Per chi vuole vedere il bicchiere mezzo vuoto, non mancano gli argomenti: la difficoltà di molti altoatesini di lingua italiana nel comprendere e parlare il tedesco; le differenze marcate tra i gruppi linguistici in tema di identità; la presenza di una – seppur ridotta – quota di persone che ritiene poco o per nulla importante conoscere la lingua dell’altro. C’è ancora un 2% che considera inutile o addirittura dannosa la conoscenza di una seconda lingua. Il 6% della popolazione pensa che “si starebbe meglio senza diversità etnica”. Il 28% degli altoatesini ritiene che il proprio gruppo linguistico sia svantaggiato (percentuale che sale al 46% tra gli italofoni). Per il 19% la convivenza è giudicata lacunosa o pessima (28% tra gli italiani). E un quinto degli intervistati nega ai propri concittadini il diritto a una toponomastica bi- o trilingue.

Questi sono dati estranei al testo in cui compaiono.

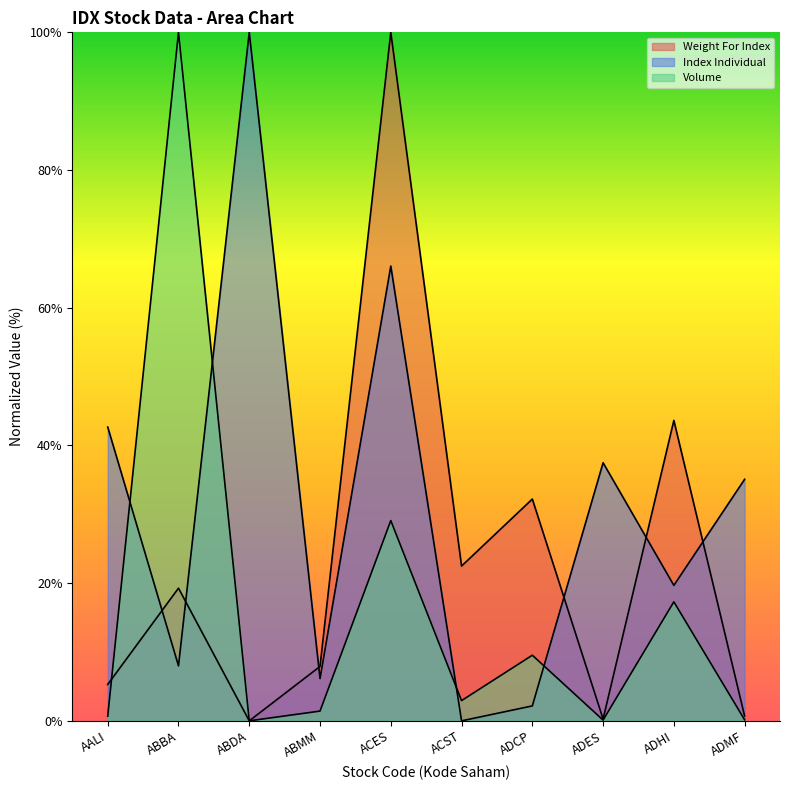

What are all the series names shown in the legend?

Weight For Index, Index Individual, Volume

Ma ci sono più ragioni per vedere il bicchiere mezzo pieno. La competenza in italiano delle persone di lingua tedesca e ladina è nel complesso buona. Cresce il numero di chi si riconosce in identità plurime. Una larga maggioranza considera molto importante conoscere la seconda lingua, e molti percepiscono il multilinguismo come un vantaggio concreto (47%) e un arricchimento personale (36%). Per il 74% la presenza di più gruppi linguistici è – o potrebbe diventare, a determinate condizioni – una ricchezza culturale. Quasi due terzi della popolazione ritengono che il proprio gruppo non sia né avvantaggiato né svantaggiato, e oltre un terzo riconosce pienamente il diritto alla toponomastica bi- o trilingue. Per l’81% la convivenza è soddisfacente o addirittura ottima.
Gli altoatesinosudtirolesi tendono spesso a lamentarsi, talvolta con piena ragione. Eppure il 94% della popolazione – con percentuali simili tra tutti i gruppi linguistici – ritiene che la qualità della vita in Alto Adige, rispetto alle altre regioni italiane, sia uguale, migliore o molto meglio. Solo il 6% afferma di stare peggio o molto peggio. Chissà se questi concittadini insoddisfatti hanno mai messo il naso oltre la Stretta di Salorno.